Automatic Image Mosaicing Algorithms

Topic Description

Image alignment or mosaicing is a widespread technique for the fusion of several views of the same scene matter into a unique image with augmented spatial and tonal extent and resolution, known as mosaic. The fusion process assumes a previous stage, named image registration, devoted to the determination of the spatial and photometric relations among such views through the exploitation of correspondences within overlapping regions.

Registration and mosaicing of images have been in practice since long before the age of digital computers. Shortly after the photographic process was developed in 1839, the use of photographs was demonstrated on topographical mapping. Images acquired from hill-tops or balloons were manually pieced together. This was initially done by manually mosaicing images which were acquired by calibrated equipment. The need for mosaicing continued to increase later in history as satellites started sending pictures back to earth. Improvements in computer technology became a natural motivation to develop automated, sound and general-purpose computational techniques.


Image registration is concerned with the extraction of coherent and coordinate information from collection of images of the same subject matter, either coming from video streaming or from sets of individual stills. In particular the image registration process entails the accurate determination of the inter-frame spatial and photometric relationships. When images do not exhibit parallax effects the knowledge of such relationship enables the creation of images with a greater spatial extent and/or augmented details, known as mosaics.

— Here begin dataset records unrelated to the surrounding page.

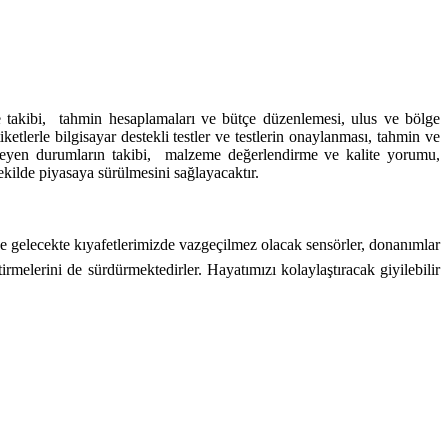
ve takibi, tahmin hesaplamaları ve bütçe düzenlemesi, ulus ve bölge
tlerle bilgisayar destekli testler ve testlerin onaylanması, tahmin ve
nmeyen durumların takibi, malzeme değerlendirme ve kalite yorumu,
şekilde piyasaya sürülmesini sağlayacaktır.
ve gelecekte kıyafetlerimizde vazgeçilmez olacak sensörler, donanımlar
ştirmelerini de sürdürmektedirler. Hayatımızı kolaylaştıracak giyilebilir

Traditional mosaicing algorithms focus on globally consistent alignment through a large scale optimization procedure that simultaneously consider all images. These global approaches take advantage of the spatial, as well as temporal, adjacency (topology) of the sequence but must operate off-line since they require all the images to be known in advance.

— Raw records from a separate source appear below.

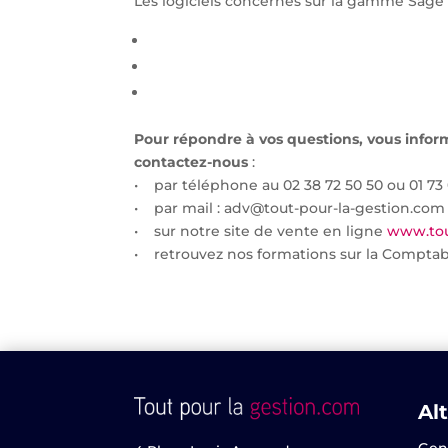
Les logiciels concernés sur la gamme Sage 
Pour répondre à vos questions, vous infor
contactez-nous
:
• par téléphone au 02 38 72 50 50 ou 01 73 
• par mail : adv@tout-pour-la-gestion.com
• sur notre site de vente en ligne
www.tou
• retrouvez nos formations sur la Comptab
Alt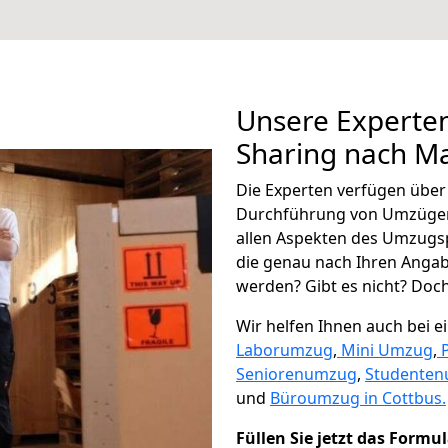
Unsere Experten
Sharing nach Ma
Die Experten verfügen übe
Durchführung von Umzügen
allen Aspekten des Umzugs
die genau nach Ihren Anga
werden? Gibt es nicht? Doch,
Wir helfen Ihnen auch bei 
Laborumzug
,
Mini Umzug
,
Seniorenumzug
,
Studente
und
Büroumzug in Cottbus.
Füllen Sie jetzt das Formu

On-line algorithms allows for sequential computation but often requires additional assumptions (e.g. information about scene geometry or camera calibration) or non-standard hardware (orientation sensors, optical filters) to speed up the process thus resulting in special-purpose algorithms. Moreover such approaches implicitly assume temporal adjacency only and thus are not globally consistent.

On the contrary, this research addresses sequential real-time methods that are image-based, thus general purpose, and “globally” consistent.

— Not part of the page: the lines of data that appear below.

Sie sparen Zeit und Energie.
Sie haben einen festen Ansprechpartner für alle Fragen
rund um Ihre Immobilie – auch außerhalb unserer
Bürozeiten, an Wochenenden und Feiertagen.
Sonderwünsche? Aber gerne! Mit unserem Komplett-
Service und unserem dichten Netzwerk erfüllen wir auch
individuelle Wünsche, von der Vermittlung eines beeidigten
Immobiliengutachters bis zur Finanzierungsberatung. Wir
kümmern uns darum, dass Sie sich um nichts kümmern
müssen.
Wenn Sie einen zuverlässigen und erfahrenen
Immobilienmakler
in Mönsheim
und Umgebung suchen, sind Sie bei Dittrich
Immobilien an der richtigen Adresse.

Pairwise alignment (P2P) Our two stage registration

Our algorithm, SeqRT-Mosaic[2], features a two-stage spatial registration procedure. The early feature-based pair-wise registration compute an initial frame-to-frame alignment. Subsequently, a refinement method has been conceived to bound the cumulative drift errors introduced by the pair-wise placement. The second stage anchors the frame to the already constructed mosaic in a frame-to-mosaic (F2M) fashion providing a sort of globally consistent alignment. Multiple objects are allowed to move in the scene, since they are recognized as "motion outliers" (with respect to camera motion) using an iterative version of RANSAC.

Tonal registration is performed to account for photometric misalignments induced by changing lighting conditions and exposures. Exposure adjustments are automatically operated by the device to provide an optimally exposed image either in dark and bright areas of the scene. Anyway, corresponding pixels might look different across different images. The histogram specification approach provide a fast method to compute an Intensity Mapping Function (IMF) suitable to match color of corresponding pixels in different images.

Frame 386 Frame 392
Color artifacts due automatic exposure adjustments Smooth mosaic using our exposure compensation algorithm


In the following figures, some mosaics created in very different conditions (on-line/off-line mode, indoor/outdoor, presence of moving objects, different reprojection manifolds) are shown to support the claim that the algorithm is image-based and general-purpose.

Panoramic image from an uncalibrated footage sequence
Mosaic from hand-held camera sequence
Wide area mosaic using a visual surveillance Pan-Tilt-Zoom camera
360° spherical panorama

Research Directions

  • Optical distortions: pin-hole camera does not exist in nature, lens distortions need to be handled explicitly to achieve better registration results.
  • Extended dynamic range: while color normalization has proved to effectively deal with exposure changes, it does not reflect the underlying physical phenomena. There is a much wider dynamic range outside than cameras can capture, let reconstruct it as well.
  • View graph topology: pairwise registration is unprecise and global registration is intractable. The knowledge of the right subset of adjacencies among views plays an important role in this tradeoff, it definitely deserves further investigation.
  • Gold standard method: it's the time to integrate the best of all methods in a comprehensive approach that pursues the objective of the optimal reconstruction taking into account the as large as possible number of effects involved in the image formation process. The effectiveness of the algorithm will be assessed quantitatively according a rigourous evaluation metodology[1].


[1] P. Azzari and L. Di Stefano, Performance Evaluation Methodology for Image Mosaicing Algorithms , CV-Lab Technical Report TR-2007-10,University of Bologna, October 2007.
[2] P. Azzari, General purpose real-time image mosaicingappeared in the poster session of ICVSS, July 2007.